With the development in the understanding of the life sciences, the demand for various functional proteins is constantly growing. Extraction and purification of protein form various natural sources have continued to evolve during the past fifteen years. Liquid-solid circulating fluidized bed (LSCFB) ion exchange system, which is capable of continuous protein recovery from broth solution, has significant advantages over the other ion-exchange adsorption processes. Two separate operations (adsorption and desorption) are carried out simultaneously in the two columns (downcomer and riser) of LSCFB system and the performance of these operations are mutually dependent. Therefore, optimum design and operation of the LSCFB system for the better overall performance is very critical.

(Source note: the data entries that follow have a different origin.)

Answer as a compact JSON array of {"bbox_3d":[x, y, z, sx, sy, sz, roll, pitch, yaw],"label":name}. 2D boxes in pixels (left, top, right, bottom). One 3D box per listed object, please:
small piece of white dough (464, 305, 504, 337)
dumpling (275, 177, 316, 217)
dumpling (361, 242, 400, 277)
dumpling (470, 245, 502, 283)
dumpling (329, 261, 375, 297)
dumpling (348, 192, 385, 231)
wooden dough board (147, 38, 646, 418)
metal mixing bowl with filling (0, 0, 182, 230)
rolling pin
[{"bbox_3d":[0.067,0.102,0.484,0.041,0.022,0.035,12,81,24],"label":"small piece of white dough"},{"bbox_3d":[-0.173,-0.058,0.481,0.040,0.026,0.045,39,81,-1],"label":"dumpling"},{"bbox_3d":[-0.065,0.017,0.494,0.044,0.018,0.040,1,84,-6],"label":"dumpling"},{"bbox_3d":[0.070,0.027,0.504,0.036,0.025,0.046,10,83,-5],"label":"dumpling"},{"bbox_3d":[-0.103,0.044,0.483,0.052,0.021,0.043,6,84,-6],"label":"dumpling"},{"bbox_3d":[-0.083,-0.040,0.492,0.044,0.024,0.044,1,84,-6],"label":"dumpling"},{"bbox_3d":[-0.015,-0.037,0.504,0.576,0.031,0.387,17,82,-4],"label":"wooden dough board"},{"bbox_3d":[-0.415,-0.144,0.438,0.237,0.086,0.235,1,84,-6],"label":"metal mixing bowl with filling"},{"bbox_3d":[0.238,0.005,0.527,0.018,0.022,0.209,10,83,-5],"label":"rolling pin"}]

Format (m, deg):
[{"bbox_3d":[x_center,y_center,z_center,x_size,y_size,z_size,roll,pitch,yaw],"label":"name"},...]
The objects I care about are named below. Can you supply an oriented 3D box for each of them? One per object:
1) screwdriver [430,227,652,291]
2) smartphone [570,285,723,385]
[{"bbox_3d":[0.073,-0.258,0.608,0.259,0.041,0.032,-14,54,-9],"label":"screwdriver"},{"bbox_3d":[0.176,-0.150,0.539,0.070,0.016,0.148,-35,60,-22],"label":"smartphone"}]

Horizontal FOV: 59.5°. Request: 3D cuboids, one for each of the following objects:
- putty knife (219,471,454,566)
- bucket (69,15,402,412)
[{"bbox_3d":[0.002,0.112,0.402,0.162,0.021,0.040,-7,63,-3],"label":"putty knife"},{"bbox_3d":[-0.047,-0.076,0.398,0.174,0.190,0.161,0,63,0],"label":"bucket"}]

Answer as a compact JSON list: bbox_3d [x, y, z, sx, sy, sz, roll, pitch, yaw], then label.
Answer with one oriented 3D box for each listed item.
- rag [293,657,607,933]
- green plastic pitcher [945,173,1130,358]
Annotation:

Like most real-life optimization problems, the design and operation of LSCFB system for continuous protein recovery is also associated with several important objectives such as production rate and recovery of protein, and ion exchange resin requirements, which need to be optimized simultaneously. Multi-objective optimization of the LSCFB system at both the operation and the design stages were carried out using an experimentally validated mathematical model to determine the range of optimal solutions. Elitist non-dominate sorting genetic algorithm with its jumping gene adaptation (NSGA-II-aJG) was used to solve a number of two- and three- objective function optimization problems. The optimization resulted in Pareto optimal solutions, which provides a broad range of non-dominated solutions due to conflicting behavior of the operating and design parameters on the system performance indicators. Significant improvements were achieved, for example, for the same recovery level, the production rate at optimal operation increased by 33%, using 11% less solids compared to experimental results. In the design stage optimization, the performance of the system was further improved. This multi-objective optimization study is very general and can be easily extended for the improvement of LSCFB in other applications.

Keywords: Liquid-solid circulating fluidized bed, protein recovery, multi-objective optimization, Pareto sets, genetic algorithm.